## Task list
A. In the SGML identifier text below, copy the stretch from "An application must" through "the various possibilities." word for word.
B. Write what comes next in the SGML identifier text below, picking up right after its last sentence.

## Text for analysis
Generally, when a system identifier is specified in an external entity declaration, it can be trusted to be a valid s.o.i. However, in some circumstances (such as when the document was generated on another system, when the document was generated in another location on the same system, or when some files referenced by system identifiers have had their locations changed since the document was generated), the specified system identifiers may not be valid. In this latter case, preferring the public identifier or entity name over the system identifier may be a more dependable way of accessing the entity. Therefore, this resolution defines two modes for using the above search strategy when an external identifier has an explicit system identifier:

An application must provide some way (e.g., a runtime argument, environment variable, preference switch) that allows the user to specify which of these modes to use.

The accompanying table summarizes the various possibilities.

External identifier includes: Prefer/trust SYSTEM id? Identifiers to try (in order) to resolve into the s.o.i.
SYSTEM id PUBLIC id
no no Not applicable ENTITY
no yes Not applicable PUBLIC, ENTITY
yes no no ENTITY, SYSTEM
yes no yes SYSTEM
yes yes no PUBLIC, ENTITY, SYSTEM
yes yes yes SYSTEM

The use of hyphens or colons in the ISO owner identifier

Since this resolution pertains to public identifiers, it addresses one additional detail about public identifiers. ISO 8879 is inconsistent about the use of hyphens and colons in ISO owner identifiers. Clause 10.2.1.1 of 8879:1986 (unamended) has a note indicating that the ISO owner identifier for the SGML standard is "ISO 8879-1986". Production [171] of clause 13 indicates that the minimum literal in the SGML declaration must be "ISO 8879-1986". While Amendment 1 of 8879 does not alter clause 10.2.1.1, it does alter production [171] of clause 13 to say that the minimum literal in the SGML declaration should be "ISO 8879:1986". This has lead to the propagation of both the dash and the colon in ISO owner identifiers. In the interests of interoperability, this SGML Open resolution requires that all products accept either form as a valid ISO owner identifier. Note, however, that this should not be construed to mean that a public identifier using one form should necessarily cause a catalog lookup match to succeed with a public identifier using the other form; while this resolution requires SGML systems to accept either form as valid, in practice, two entries (differing only by the single ":" or "-" character) may be needed in the catalog if both forms should refer to the same storage object identifier.

## Input data
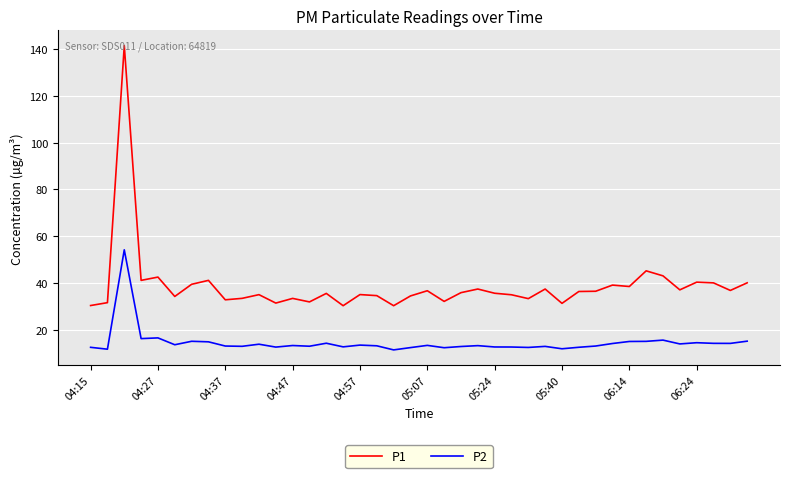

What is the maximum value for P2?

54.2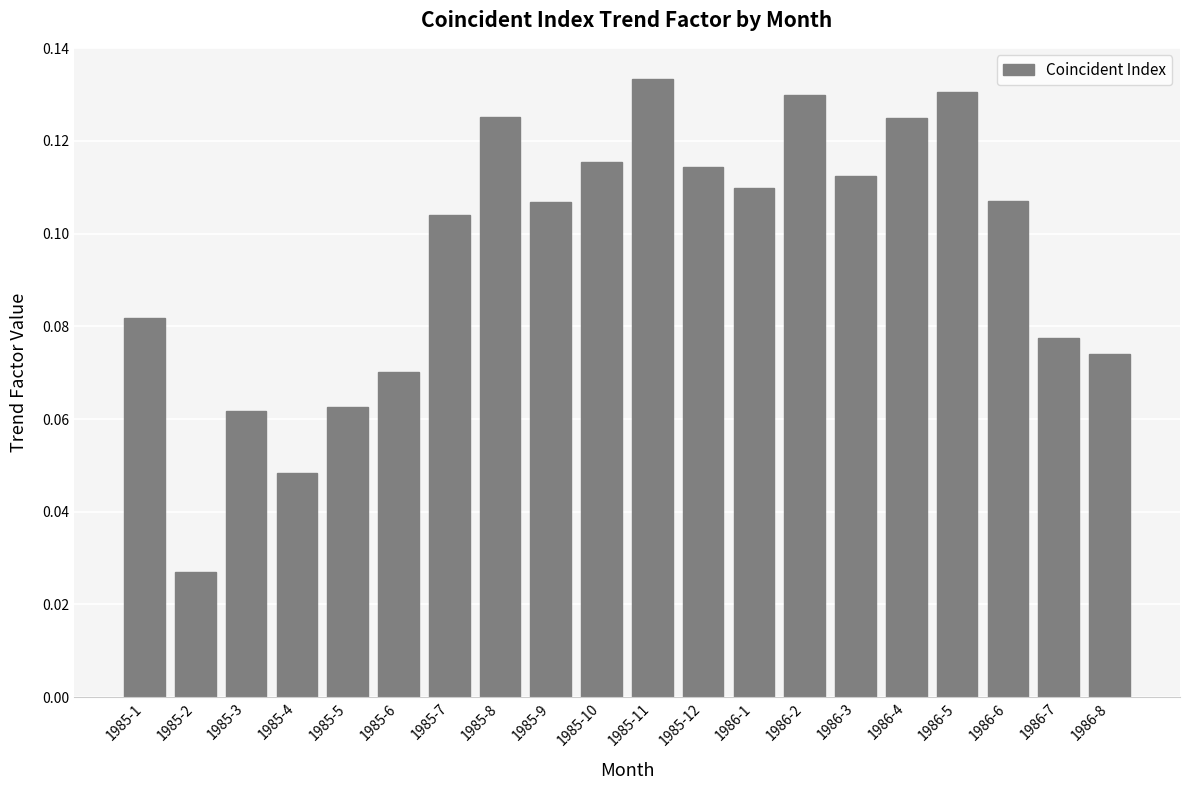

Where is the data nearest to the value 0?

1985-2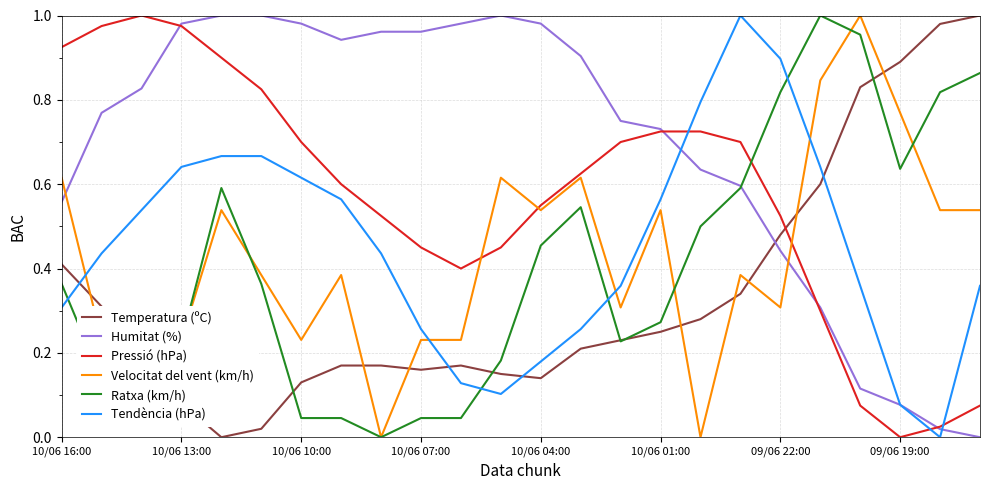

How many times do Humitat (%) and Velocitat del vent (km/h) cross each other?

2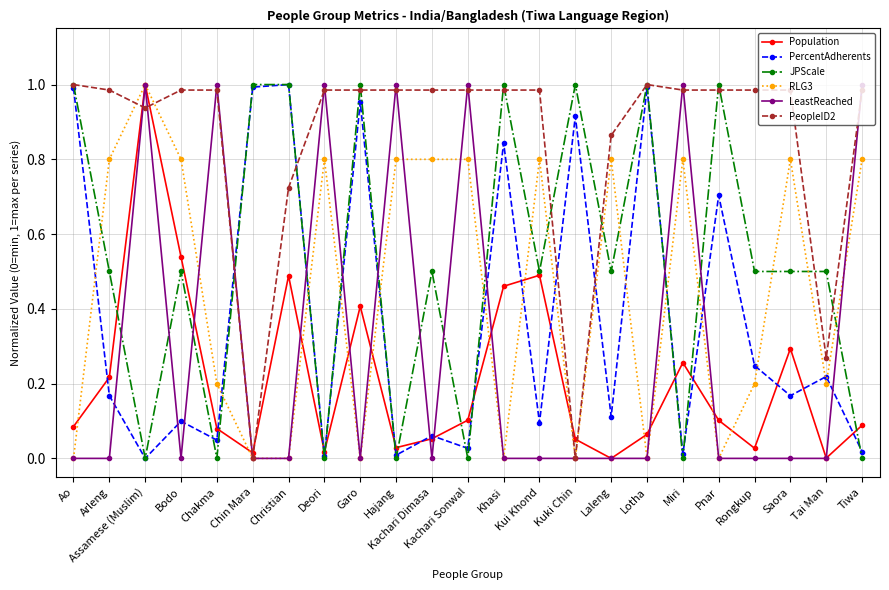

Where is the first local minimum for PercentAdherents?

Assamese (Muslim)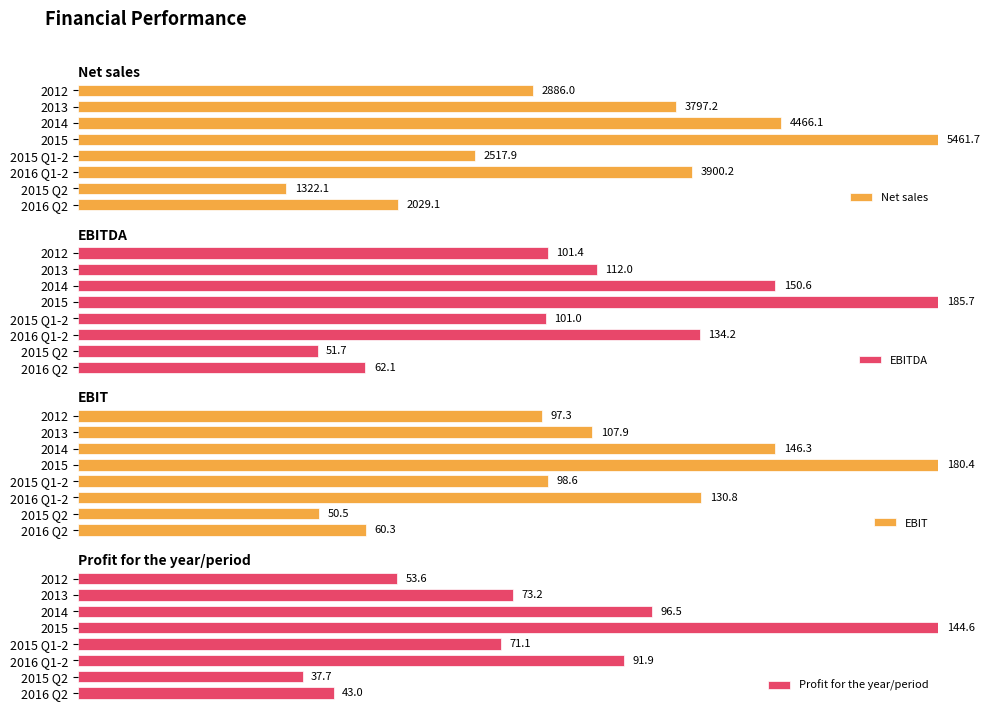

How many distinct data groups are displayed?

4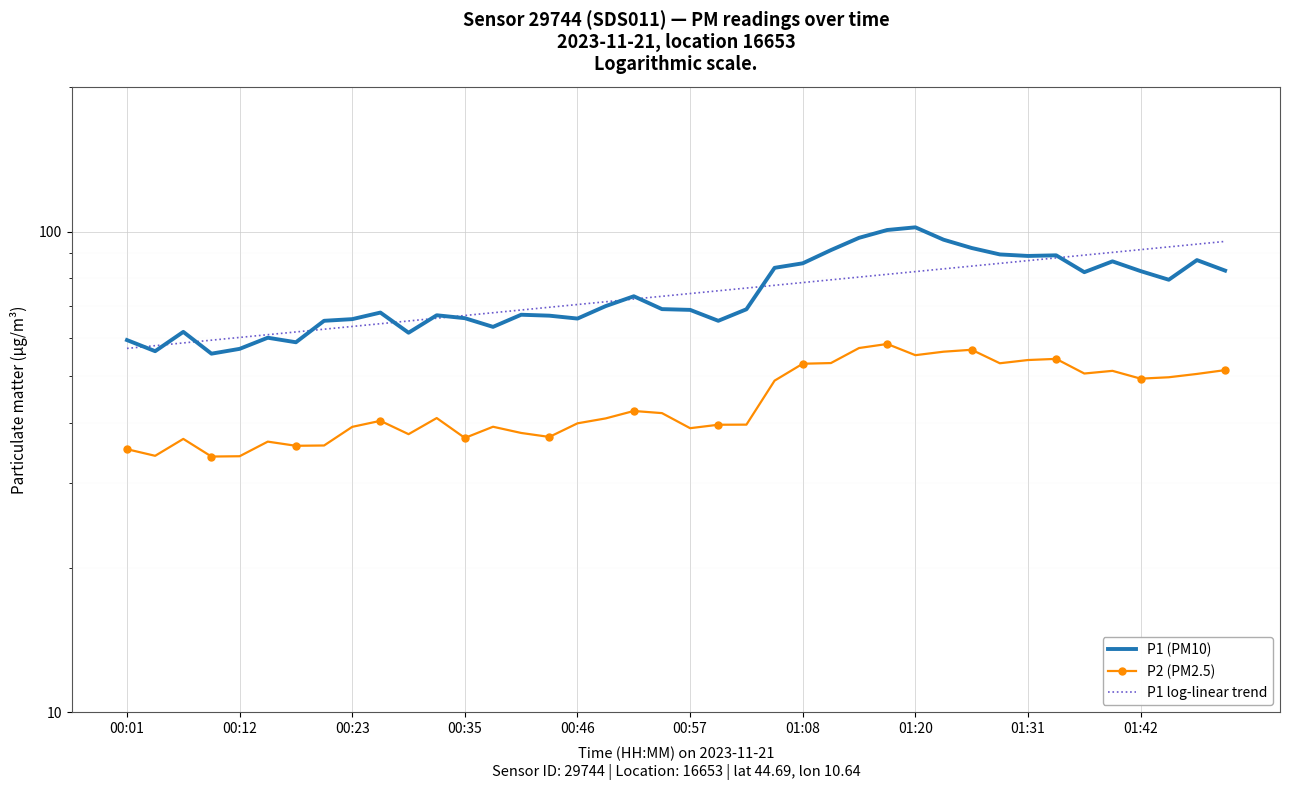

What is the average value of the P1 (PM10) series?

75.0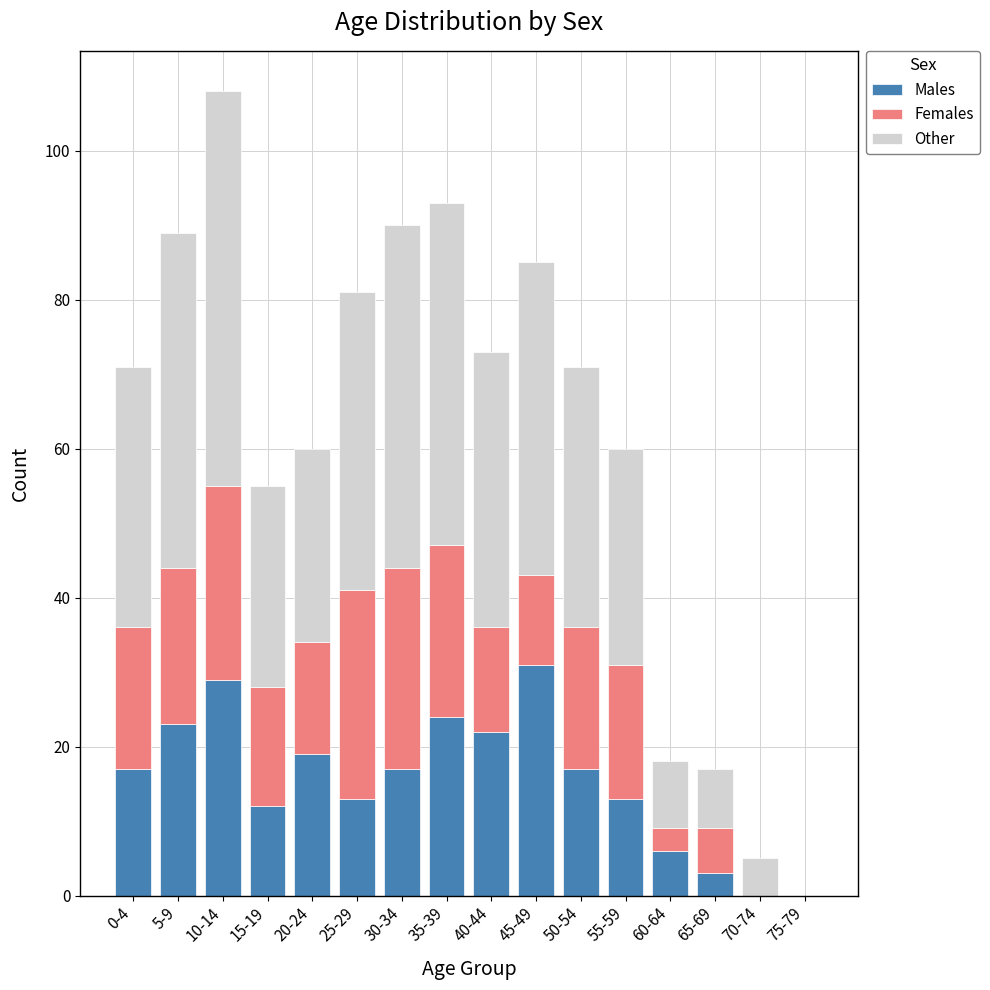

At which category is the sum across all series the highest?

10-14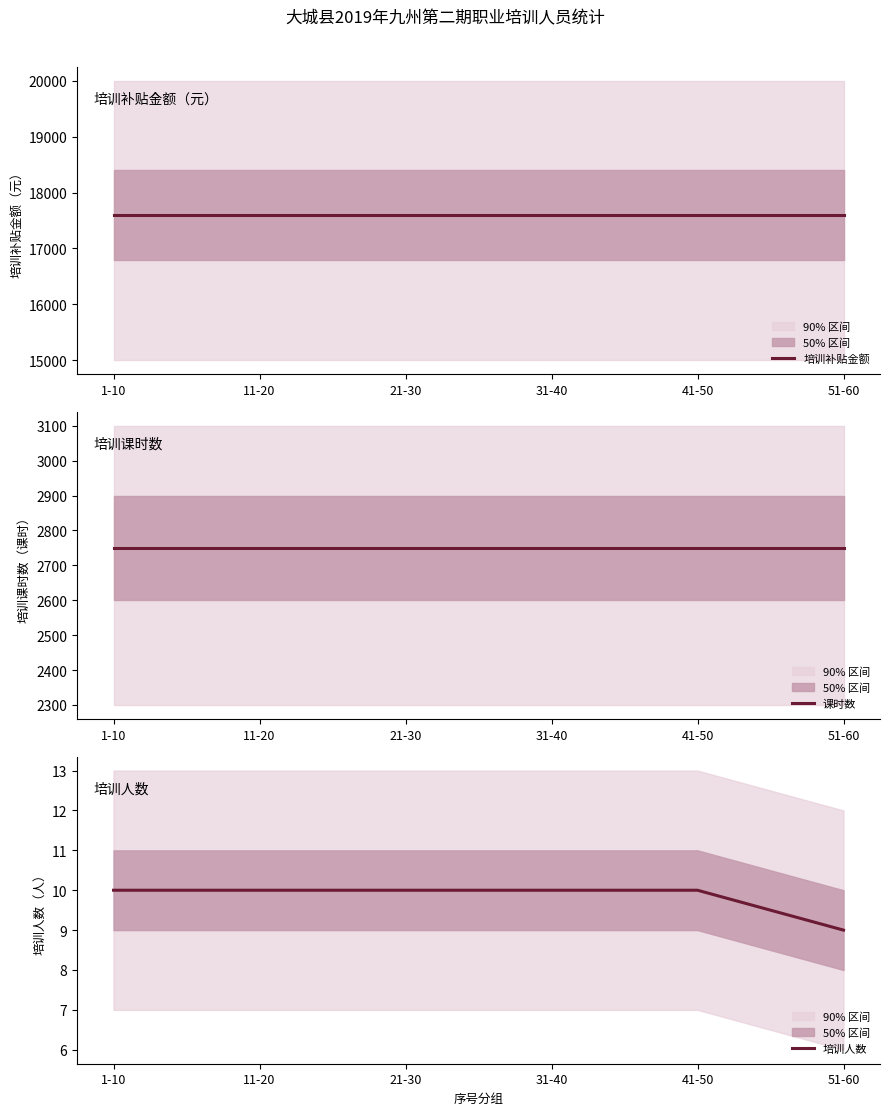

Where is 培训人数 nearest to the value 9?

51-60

## Responses
A.
An application must provide some way (e.g., a runtime argument, environment variable, preference switch) that allows the user to specify which of these modes to use.

The accompanying table summarizes the various possibilities.

B.
Referencing the implied SGML declaration

The SGML standard allows for an SGML declaration to be included explicitly in a document or to be implied by the processing system. This Resolution defines two ways to specify the implied SGML declaration: the SGMLDECL catalog entry type and the DTDDECL catalog entry type. Note that, in the DTDDECL method, the implied SGML declaration depends on information in the remainder of the document. Since the SGML declaration must be processed before a parser can interpret the prolog and document instance set, an implementation may choose to determine the SGML declaration with a preprocessor that scans the document for the relevant information. In any case, once it has been determined whether an explicit SGML declaration is present and, if not, how to locate the implied SGML declaration, parsing begins at the start of the document.

In many situations, the appropriate SGML declaration can be inferred from the "DTD" in use. This is especially common in the case that the external subset referenced in the doctype declaration is a publicly distributed entity. Therefore, this Resolution adds the capability to associate an SGML declaration with a "DTD" referenced by a PUBLIC identifier. In particular, if there is no explicit SGML declaration and the doctype declaration uses a PUBLIC identifier to reference the external subset (commonly known as "the DTD"), then the catalog will be searched for a DTDDECL entry whose public identifier field matches the public identifier of the external subset, and the associated s.o.i. will be used to locate the default SGML declaration to be used.

If there is no explicit SGML declaration and no DTDDECL entry was applicable, then the catalog will be searched for the first SGMLDECL entry, and its s.o.i. will be used to locate the default SGML declaration to be used. The use of an SGMLDECL catalog entry, in fact, is the preferred method of indicating the SGML declaration when an SGML declaration is part of a transfer package but is not transmitted as the initial part of the document entity itself.

Issue B: an interchange packaging scheme

The issue of interchanging a set of files among different systems can be partially addressed by an interchange packaging scheme that includes an interchange catalog that associates external identifiers with the various files in the interchange package. This resolution, which assumes the catalog format defined above, describes such a scheme.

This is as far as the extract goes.